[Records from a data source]
[Start of section]
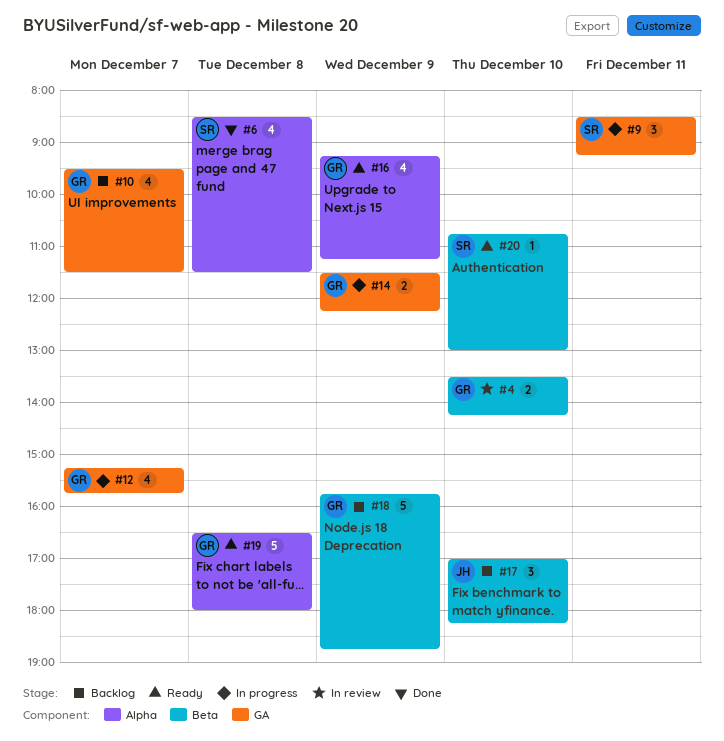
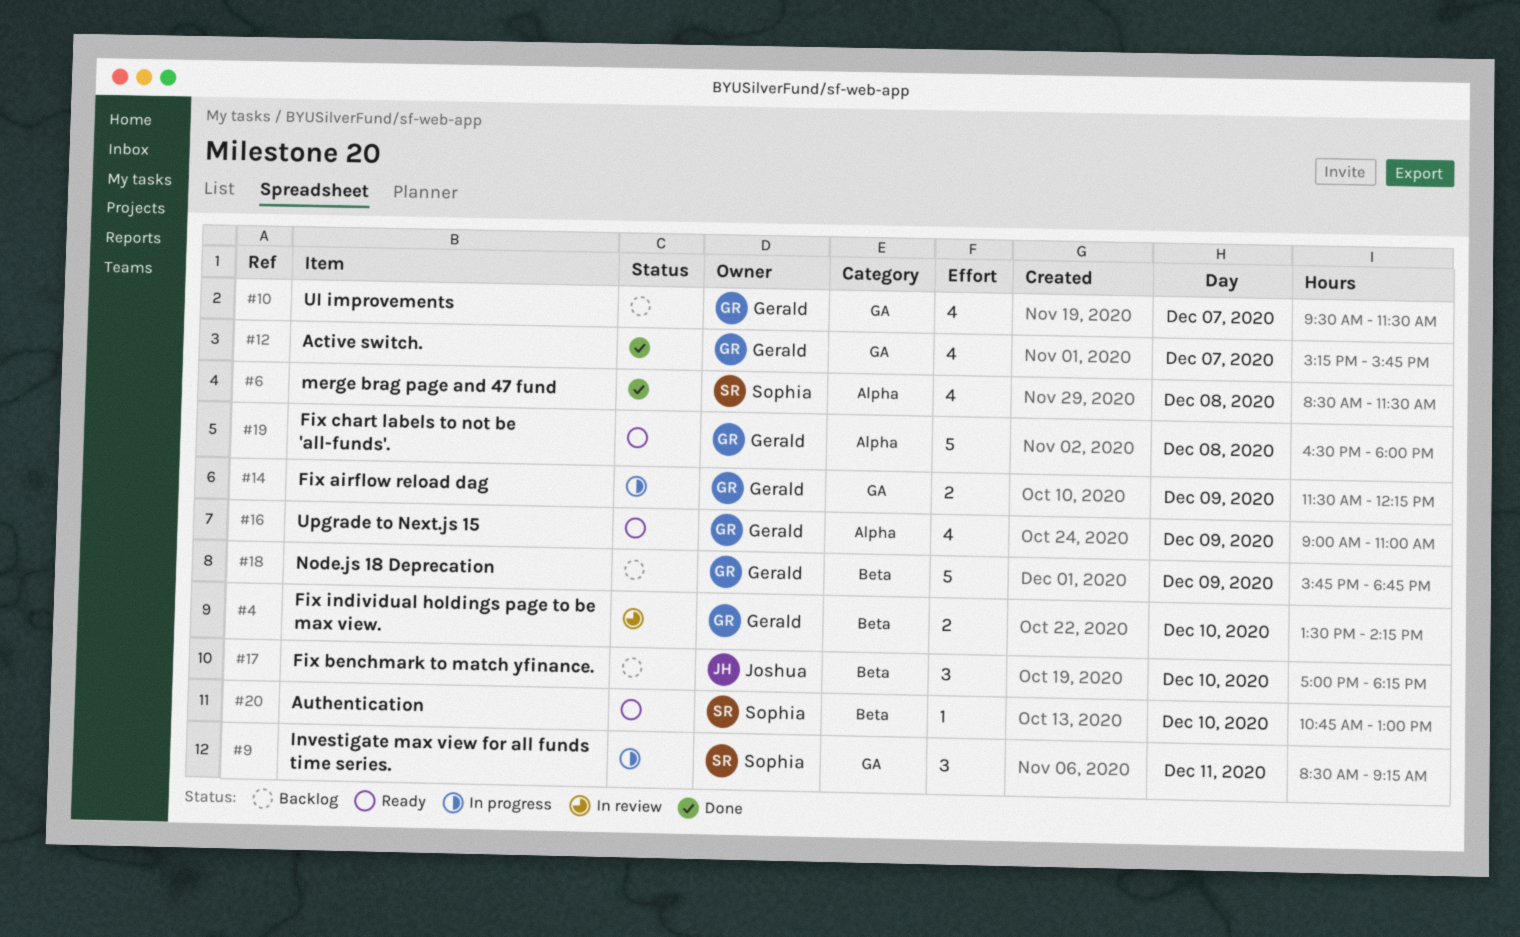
#12, status: In progress -> Done
#16, begins: 09:15 -> 09:00
#16, ends: 11:15 -> 11:00

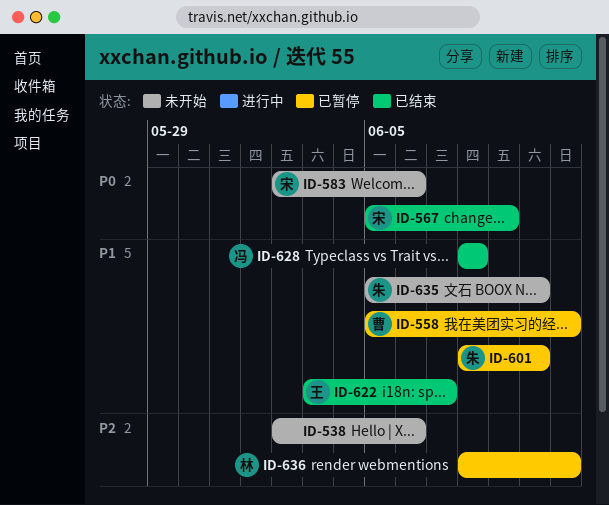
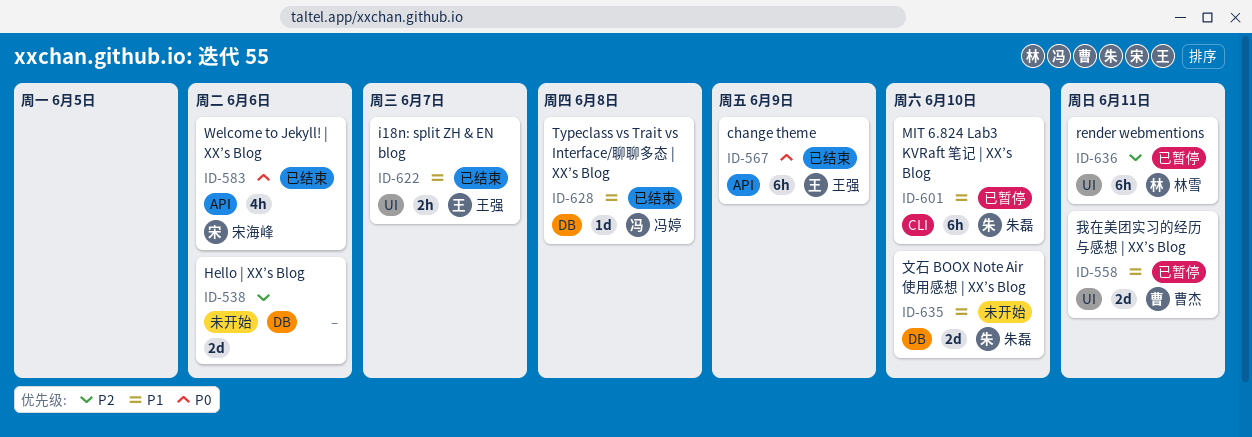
ID-567, owner: 宋海峰 -> 王强
ID-583, status: 未开始 -> 已结束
[End of section]
→ Task prompt
Write down how many lines of the data above carry the word "status". Nothing else belongs in the answer.

→ Output for this task
2